Parigi Moutong, seruanrakyat.online–Hasil operasi pekat I Tinombala 2026, Kepolisian Resor (Polres) Parigi Moutong (Parimo) Provinsi Sulawesi Tengah (Sulteng) berhasil memusnakan ratusan botol Minuman Keras (Miras).
“Pemusnahan miras ini merupakan wujud nyata dan komitmen Aparat Penegak Hukum dalam menjaga situasi kamtibmas di wilayah Parigi Moutong,” ujar Kapolres Parigi Moutong AKBP Dr Hendrawan Agustian Nugraha, Kamis 12 Maret 2026.
Ia menjelaskan, operasi pekat ini dimulai pada 20 Februari sampai dengan 5 Maret 2026, sebelum operasi ketupat dilakukan.
Bahkan, kata ia, selama operasi berlangsung, aparat kepolisian berhasil mengamankan berbagai jenis miras pada lokasi yang berbeda.
Hendrawan menuturkan, total Barang Bukti (Babuk) yang dimusnahkan meliputi 665 liter minuman jenis cap tikus.
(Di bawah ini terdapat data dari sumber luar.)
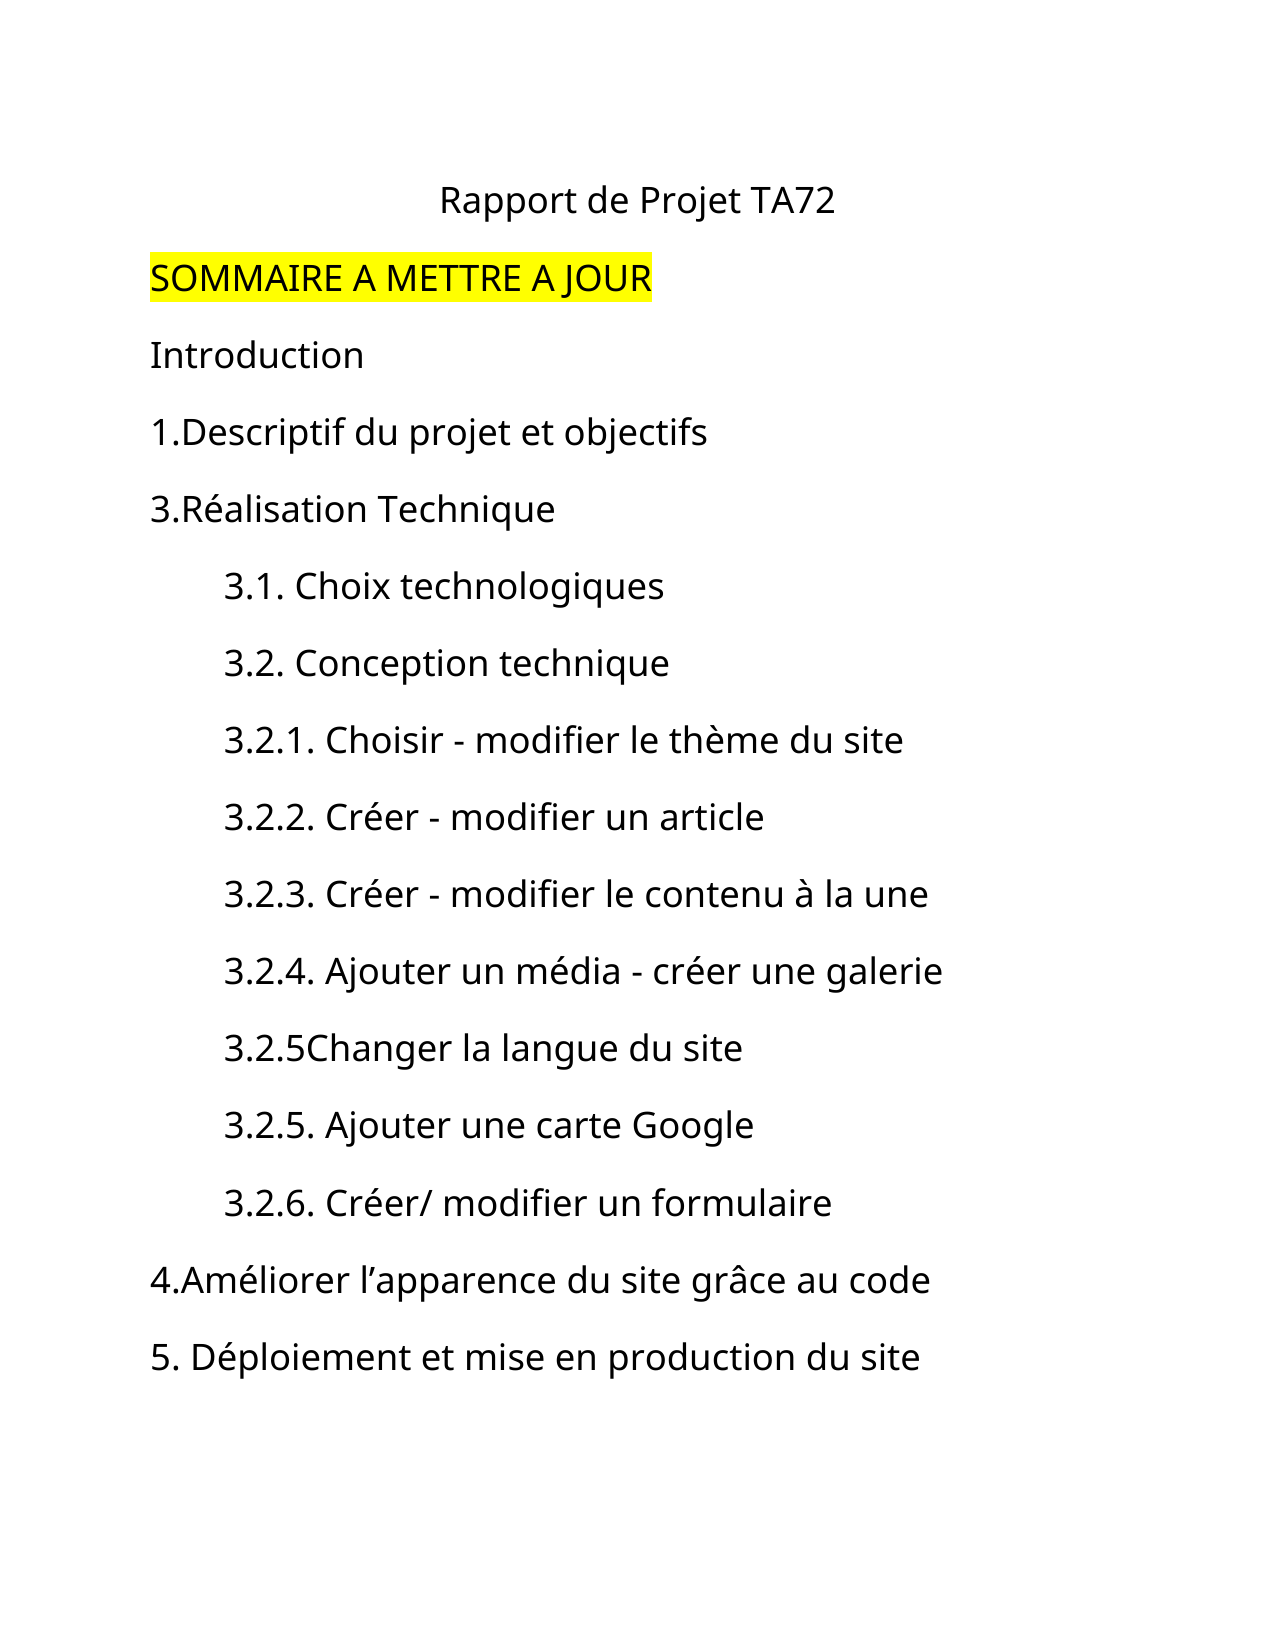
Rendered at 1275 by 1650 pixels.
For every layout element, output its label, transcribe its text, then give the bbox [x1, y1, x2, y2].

subtitle 3.Réalisation Technique [150, 483, 1125, 533]
subtitle Introduction [150, 329, 1125, 379]
subtitle 3.2.2. Créer - modifier un article [224, 792, 1125, 841]
subtitle 3.1. Choix technologiques [224, 560, 1125, 610]
subtitle Rapport de Projet TA72 [150, 175, 1125, 225]
subtitle 3.2. Conception technique [224, 637, 1125, 687]
subtitle 3.2.6. Créer/ modifier un formulaire [224, 1177, 1125, 1227]
subtitle 3.2.1. Choisir - modifier le thème du site [224, 714, 1125, 764]
subtitle SOMMAIRE A METTRE A JOUR [150, 252, 1125, 302]
subtitle 4.Améliorer l’apparence du site grâce au code [150, 1254, 1125, 1304]
subtitle 3.2.4. Ajouter un média - créer une galerie [224, 946, 1125, 996]
subtitle 3.2.3. Créer - modifier le contenu à la une [224, 869, 1125, 918]
subtitle 1.Descriptif du projet et objectifs [150, 406, 1125, 456]
subtitle 3.2.5. Ajouter une carte Google [224, 1100, 1125, 1150]
subtitle 3.2.5Changer la langue du site [224, 1023, 1125, 1073]
subtitle 5. Déploiement et mise en production du site [150, 1331, 1125, 1381]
Kemudian 22 botol Bir Bintang, 13 botol Guinness, 24 botol Benteng dan 21 botol Marten.
Ia menegaskan, pemusnahan barang bukti berupa minuman keras yang disaksikan Bupati, para pejabat forkopimda maupun instansi lainnya, merupakan komitmen serta keseriusan Polri, khususnya Polres Parimo dalam menjaga keamanan dan ketertiban masyarakat.
Ia menambahkan, peredaran dan penyalahgunaan minuman keras merupakan salah satu faktor pemicu kriminalitas, gangguan Kamtibmas, serta masalah sosial ditengah masyarakat.
“Kami dari pihak kepolisian akan terus melakukan langkah preventif, represif terhadap segala bentuk peredaran minuman keras, sebagai upaya menekan situasi kamtibmas yang aman tertib dan kondusif,” bebernya.
Kapolres Hendrawan juga mengajak semua elemen masyarakat untuk ikut berperan aktif dalam menjaga keamanan kamtibmas di masing-masing wilayah,” pungkasnya.